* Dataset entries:
*** Block opens ***

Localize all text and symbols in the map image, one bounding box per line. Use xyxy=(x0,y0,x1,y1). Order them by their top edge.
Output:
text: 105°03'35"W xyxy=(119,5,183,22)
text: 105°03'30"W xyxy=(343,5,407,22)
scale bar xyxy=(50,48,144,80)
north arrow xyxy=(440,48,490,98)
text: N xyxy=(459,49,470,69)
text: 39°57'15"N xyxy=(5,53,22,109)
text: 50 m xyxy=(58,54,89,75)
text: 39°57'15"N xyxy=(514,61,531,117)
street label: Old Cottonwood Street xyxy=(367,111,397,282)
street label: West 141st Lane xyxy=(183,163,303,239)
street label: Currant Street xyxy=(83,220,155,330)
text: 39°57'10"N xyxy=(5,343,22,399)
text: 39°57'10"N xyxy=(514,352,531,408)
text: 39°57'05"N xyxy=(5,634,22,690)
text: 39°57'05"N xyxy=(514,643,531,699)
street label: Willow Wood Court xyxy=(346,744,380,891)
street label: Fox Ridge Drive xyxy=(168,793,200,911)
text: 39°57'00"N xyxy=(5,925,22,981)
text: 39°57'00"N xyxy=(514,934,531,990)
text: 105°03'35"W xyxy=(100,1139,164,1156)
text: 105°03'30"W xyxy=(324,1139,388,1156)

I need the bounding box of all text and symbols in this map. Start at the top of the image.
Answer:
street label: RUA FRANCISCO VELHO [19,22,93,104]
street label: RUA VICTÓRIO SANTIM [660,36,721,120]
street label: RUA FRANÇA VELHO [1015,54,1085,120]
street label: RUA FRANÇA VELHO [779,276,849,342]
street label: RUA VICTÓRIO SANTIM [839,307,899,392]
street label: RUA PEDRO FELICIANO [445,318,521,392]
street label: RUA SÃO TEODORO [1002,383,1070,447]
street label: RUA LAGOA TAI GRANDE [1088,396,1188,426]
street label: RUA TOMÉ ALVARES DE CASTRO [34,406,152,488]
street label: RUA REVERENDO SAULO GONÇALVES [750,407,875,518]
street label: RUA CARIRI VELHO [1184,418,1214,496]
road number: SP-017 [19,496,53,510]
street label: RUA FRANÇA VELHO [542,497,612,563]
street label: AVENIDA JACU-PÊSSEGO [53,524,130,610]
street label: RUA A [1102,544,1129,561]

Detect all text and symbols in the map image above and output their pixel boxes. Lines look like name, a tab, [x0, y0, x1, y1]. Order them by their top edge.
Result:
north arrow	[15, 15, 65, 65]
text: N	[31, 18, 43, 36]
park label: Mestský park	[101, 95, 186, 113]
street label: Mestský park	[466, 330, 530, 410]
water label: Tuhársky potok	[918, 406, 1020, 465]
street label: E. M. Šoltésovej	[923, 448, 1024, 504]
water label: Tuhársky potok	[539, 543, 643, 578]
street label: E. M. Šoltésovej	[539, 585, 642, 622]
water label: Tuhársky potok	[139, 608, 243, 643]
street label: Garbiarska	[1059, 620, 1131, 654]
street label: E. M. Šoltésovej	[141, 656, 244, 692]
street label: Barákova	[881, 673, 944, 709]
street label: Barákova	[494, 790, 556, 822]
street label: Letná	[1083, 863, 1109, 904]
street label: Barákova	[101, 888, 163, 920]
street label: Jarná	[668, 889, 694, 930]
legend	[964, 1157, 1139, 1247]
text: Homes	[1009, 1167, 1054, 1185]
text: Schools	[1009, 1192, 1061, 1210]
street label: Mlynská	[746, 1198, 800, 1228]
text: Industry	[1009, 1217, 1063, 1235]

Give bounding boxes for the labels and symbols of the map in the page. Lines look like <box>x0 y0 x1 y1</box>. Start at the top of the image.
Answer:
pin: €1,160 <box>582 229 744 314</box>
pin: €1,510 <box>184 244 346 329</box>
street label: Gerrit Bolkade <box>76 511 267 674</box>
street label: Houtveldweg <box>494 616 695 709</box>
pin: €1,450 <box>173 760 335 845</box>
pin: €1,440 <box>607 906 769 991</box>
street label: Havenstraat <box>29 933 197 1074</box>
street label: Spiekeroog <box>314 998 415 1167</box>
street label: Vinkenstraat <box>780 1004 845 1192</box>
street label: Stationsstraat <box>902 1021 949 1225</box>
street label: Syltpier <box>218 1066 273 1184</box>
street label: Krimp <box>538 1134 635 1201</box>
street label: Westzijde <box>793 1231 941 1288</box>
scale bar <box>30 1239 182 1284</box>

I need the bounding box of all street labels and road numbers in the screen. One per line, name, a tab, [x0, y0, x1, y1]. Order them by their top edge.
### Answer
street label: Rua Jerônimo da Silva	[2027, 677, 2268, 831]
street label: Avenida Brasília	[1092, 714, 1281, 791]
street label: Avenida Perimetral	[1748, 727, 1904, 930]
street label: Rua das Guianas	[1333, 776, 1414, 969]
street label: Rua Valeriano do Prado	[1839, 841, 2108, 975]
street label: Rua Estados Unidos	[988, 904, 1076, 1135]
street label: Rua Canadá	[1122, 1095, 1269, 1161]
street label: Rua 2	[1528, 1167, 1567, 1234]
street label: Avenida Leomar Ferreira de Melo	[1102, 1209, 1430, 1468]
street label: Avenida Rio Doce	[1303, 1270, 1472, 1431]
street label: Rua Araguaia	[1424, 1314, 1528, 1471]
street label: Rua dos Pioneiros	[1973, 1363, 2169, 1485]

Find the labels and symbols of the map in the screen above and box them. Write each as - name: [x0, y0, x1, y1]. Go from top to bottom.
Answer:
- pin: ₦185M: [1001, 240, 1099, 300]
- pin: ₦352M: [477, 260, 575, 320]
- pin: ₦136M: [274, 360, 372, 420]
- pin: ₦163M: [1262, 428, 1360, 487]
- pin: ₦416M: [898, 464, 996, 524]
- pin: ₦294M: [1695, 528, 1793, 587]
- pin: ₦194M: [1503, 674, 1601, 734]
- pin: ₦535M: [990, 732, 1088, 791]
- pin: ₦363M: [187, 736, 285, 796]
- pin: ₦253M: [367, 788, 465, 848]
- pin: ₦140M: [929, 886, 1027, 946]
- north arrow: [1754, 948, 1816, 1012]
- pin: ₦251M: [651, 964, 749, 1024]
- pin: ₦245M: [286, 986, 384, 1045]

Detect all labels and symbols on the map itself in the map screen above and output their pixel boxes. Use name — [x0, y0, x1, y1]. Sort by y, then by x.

*** Block closes ***

* Task objective: All that is needed is the opening run of the data, given again exactly: please include every line from the first through the line with "I need the bounding box of all text", both ends kept.

* Exercise output:
Localize all text and symbols in the map image, one bounding box per line. Use xyxy=(x0,y0,x1,y1). Order them by their top edge.
Output:
text: 105°03'35"W xyxy=(119,5,183,22)
text: 105°03'30"W xyxy=(343,5,407,22)
scale bar xyxy=(50,48,144,80)
north arrow xyxy=(440,48,490,98)
text: N xyxy=(459,49,470,69)
text: 39°57'15"N xyxy=(5,53,22,109)
text: 50 m xyxy=(58,54,89,75)
text: 39°57'15"N xyxy=(514,61,531,117)
street label: Old Cottonwood Street xyxy=(367,111,397,282)
street label: West 141st Lane xyxy=(183,163,303,239)
street label: Currant Street xyxy=(83,220,155,330)
text: 39°57'10"N xyxy=(5,343,22,399)
text: 39°57'10"N xyxy=(514,352,531,408)
text: 39°57'05"N xyxy=(5,634,22,690)
text: 39°57'05"N xyxy=(514,643,531,699)
street label: Willow Wood Court xyxy=(346,744,380,891)
street label: Fox Ridge Drive xyxy=(168,793,200,911)
text: 39°57'00"N xyxy=(5,925,22,981)
text: 39°57'00"N xyxy=(514,934,531,990)
text: 105°03'35"W xyxy=(100,1139,164,1156)
text: 105°03'30"W xyxy=(324,1139,388,1156)

I need the bounding box of all text and symbols in this map. Start at the top of the image.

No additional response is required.